THE PROBLEM
Check every line of the material for the word "interface". Copy those that have it.
Start of AVAILABLE DATA
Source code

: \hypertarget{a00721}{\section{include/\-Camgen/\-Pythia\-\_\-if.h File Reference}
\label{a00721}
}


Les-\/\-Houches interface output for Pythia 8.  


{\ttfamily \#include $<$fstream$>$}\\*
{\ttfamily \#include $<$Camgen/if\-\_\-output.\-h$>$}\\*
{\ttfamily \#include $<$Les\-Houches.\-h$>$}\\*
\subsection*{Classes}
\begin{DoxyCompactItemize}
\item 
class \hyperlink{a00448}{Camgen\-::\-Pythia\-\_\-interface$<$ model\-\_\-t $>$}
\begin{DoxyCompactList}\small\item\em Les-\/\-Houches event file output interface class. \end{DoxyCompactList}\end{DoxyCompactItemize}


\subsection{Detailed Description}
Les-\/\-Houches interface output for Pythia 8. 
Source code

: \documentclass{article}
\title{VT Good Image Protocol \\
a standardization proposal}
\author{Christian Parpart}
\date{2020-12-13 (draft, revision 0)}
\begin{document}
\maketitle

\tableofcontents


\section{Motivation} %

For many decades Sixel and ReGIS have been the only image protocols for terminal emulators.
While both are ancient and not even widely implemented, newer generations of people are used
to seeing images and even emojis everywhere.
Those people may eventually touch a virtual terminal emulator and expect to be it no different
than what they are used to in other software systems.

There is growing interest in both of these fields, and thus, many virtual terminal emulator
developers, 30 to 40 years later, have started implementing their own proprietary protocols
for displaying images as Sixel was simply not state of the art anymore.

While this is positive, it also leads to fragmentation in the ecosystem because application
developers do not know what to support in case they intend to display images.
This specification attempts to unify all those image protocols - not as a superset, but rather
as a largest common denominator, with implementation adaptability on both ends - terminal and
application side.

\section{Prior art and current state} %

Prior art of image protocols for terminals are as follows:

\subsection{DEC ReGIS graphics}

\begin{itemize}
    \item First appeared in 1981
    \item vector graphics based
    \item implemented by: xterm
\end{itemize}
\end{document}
End of AVAILABLE DATA
WRITTEN SOLUTION
Les-\/\-Houches interface output for Pythia 8.  
class \hyperlink{a00448}{Camgen\-::\-Pythia\-\_\-interface$<$ model\-\_\-t $>$}
\begin{DoxyCompactList}\small\item\em Les-\/\-Houches event file output interface class. \end{DoxyCompactList}\end{DoxyCompactItemize}
Les-\/\-Houches interface output for Pythia 8. 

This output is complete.